Carbon Emissions

(asked on 20th May 2019) - View Source

Question to the Department for Environment, Food and Rural Affairs:

To ask the Secretary of State for Environment, Food and Rural Affairs, what steps his Department is taking to ensure that the UK’s carbon footprint is not exported to countries with weaker targets in place.


Answered by
Thérèse Coffey Portrait
Thérèse Coffey
This question was answered on 29th May 2019

The Government publishes annual estimates of the UK’s carbon footprint on a consumption basis. The latest statistics were published on 11 April and show the footprint for years 1997 to 2016: www.gov.uk/government/statistics/uks-carbon-footprint. Carbon footprint measured in this way refers to emissions that are associated with the consumption spending of UK residents on goods and services, wherever in the world these emissions arise along the supply chain, and those which are directly generated by UK households through private motoring etc. These emissions are often referred to as ‘consumption emissions’ to distinguish them from estimates relating to the emissions ‘produced’ within a country’s territory or economic sphere.

As stated in the Resources and Waste Strategy, the Government’s goal is to maximise the value of the resources we use, minimise the waste we create, cut emissions and help create a cleaner, greener, healthier planet. In the Strategy we have committed to measures that will improve resource efficiency, prevent waste and cut carbon consumption emissions.

Climate change is a global challenge. The UK is a world leader in cutting emissions while creating wealth. Between 1990 and 2017, the UK reduced its emissions by over 40 per cent while growing the economy by more than two thirds. We have met our first two Carbon Budgets and are on track to meet the third. In addition, our consumption emissions are falling. Greenhouse gas emissions on a consumption basis fell by 6% between 2015 and 2016; and by 21% between 2007 and 2016.

UK International Climate Finance (ICF) plays a crucial role in addressing this global challenge. Three government Departments (DFID, BEIS and Defra) have responsibility for investing the UK’s £5.8bn of ICF between 2016 and 2021. These investments aim to support international poverty eradication now and in the future, by helping developing countries to manage risk, adapt to and build resilience to the impacts of climate change; promoting low carbon development at scale; and supporting sustainable management of natural resources and reducing deforestation. Between 2011/12 and 2017/18, it is estimated that ICF programmes have reduced or avoided 10.4 million tonnes of greenhouse gas (GHG) emissions (tCO2e).

Energy and trade intensive businesses create particular challenges, where ambitious climate change targets could risk carbon leakage. As the Clean Growth Strategy sets out, we remain committed to carbon pricing as an emissions reduction tool whilst ensuring energy and trade intensive businesses are appropriately protected from any detrimental impacts on competitiveness.

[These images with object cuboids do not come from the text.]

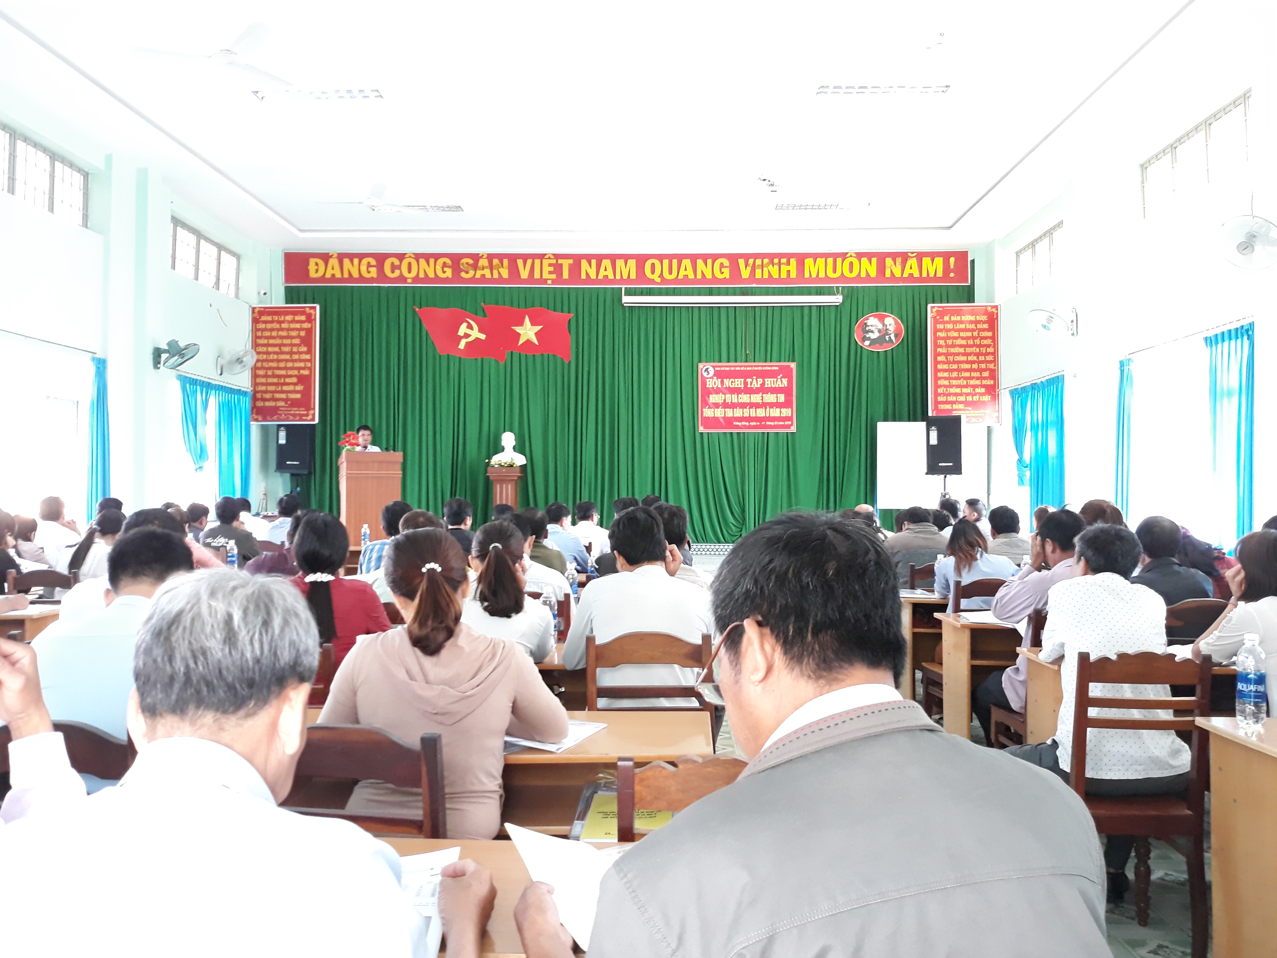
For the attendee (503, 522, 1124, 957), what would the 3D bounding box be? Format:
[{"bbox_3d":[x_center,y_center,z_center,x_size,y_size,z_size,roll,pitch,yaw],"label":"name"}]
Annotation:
[{"bbox_3d":[0.160,0.681,1.060,0.580,1.280,0.680,0,-1,-10],"label":"attendee"}]

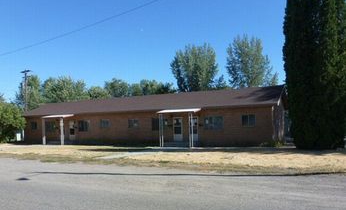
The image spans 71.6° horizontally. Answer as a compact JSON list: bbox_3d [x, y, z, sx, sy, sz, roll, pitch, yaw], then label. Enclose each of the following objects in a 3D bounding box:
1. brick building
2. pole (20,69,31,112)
[{"bbox_3d":[-3.456,1.705,27.468,28.859,4.900,9.600,-4,-4,25],"label":"brick building"},{"bbox_3d":[-28.015,-0.321,45.551,2.400,12.883,0.400,-4,-5,30],"label":"pole"}]

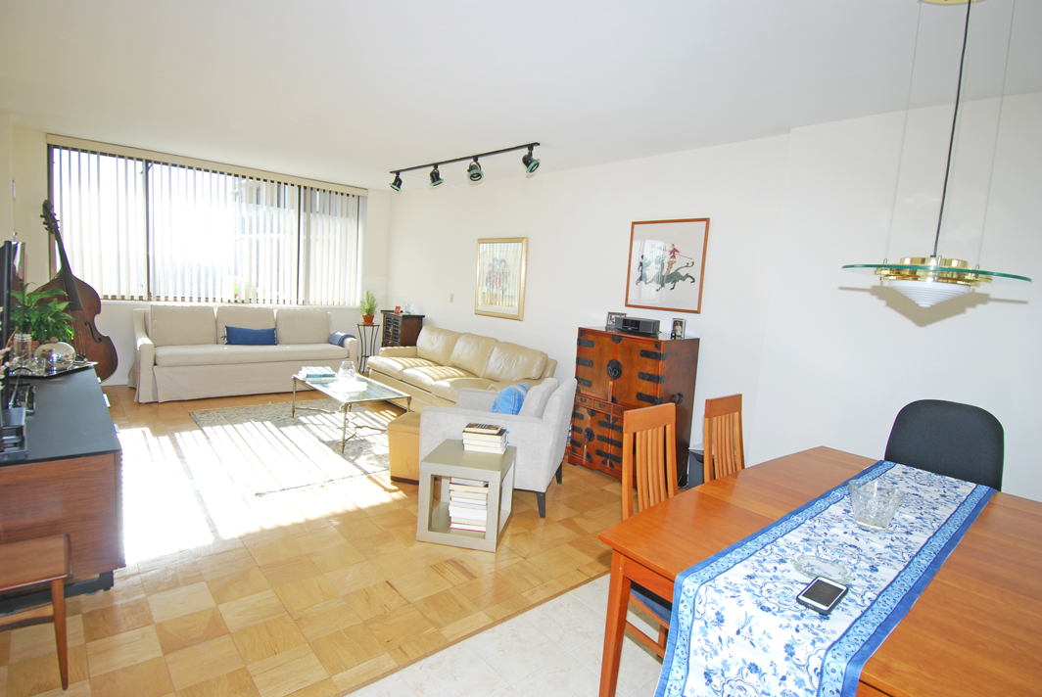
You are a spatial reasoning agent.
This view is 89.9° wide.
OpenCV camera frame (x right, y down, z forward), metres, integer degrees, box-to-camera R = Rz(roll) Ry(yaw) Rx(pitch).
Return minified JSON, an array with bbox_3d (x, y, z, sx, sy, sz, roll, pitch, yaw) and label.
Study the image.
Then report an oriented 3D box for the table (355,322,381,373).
[{"bbox_3d":[-2.231,0.015,7.679,0.260,0.700,0.260,-2,10,-42],"label":"table"}]

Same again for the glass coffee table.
[{"bbox_3d":[-1.527,0.520,4.620,0.596,0.401,1.199,-2,9,-42],"label":"glass coffee table"}]

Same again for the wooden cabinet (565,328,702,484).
[{"bbox_3d":[0.843,0.424,3.962,0.479,1.082,0.760,-2,9,-42],"label":"wooden cabinet"}]

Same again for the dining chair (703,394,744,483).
[{"bbox_3d":[1.022,0.760,2.168,0.440,1.045,0.520,-2,9,-40],"label":"dining chair"}]

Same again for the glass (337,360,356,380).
[{"bbox_3d":[-1.655,0.194,4.973,0.162,0.157,0.162,-2,9,-42],"label":"glass"}]

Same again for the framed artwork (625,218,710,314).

During Phase IV negotiations on the EU Emissions Trading System the UK supported the provision of free allocation as a precaution against the risk of carbon leakage; as the UK leaves the EU our preferred position is to have a UK ETS that is linked to the EU ETS and in that scenario, as set-out in our recent consultation on the future of carbon pricing, we propose to continue the provision of free allocation to industry to help ensure a smooth transition and continued protection against carbon leakage.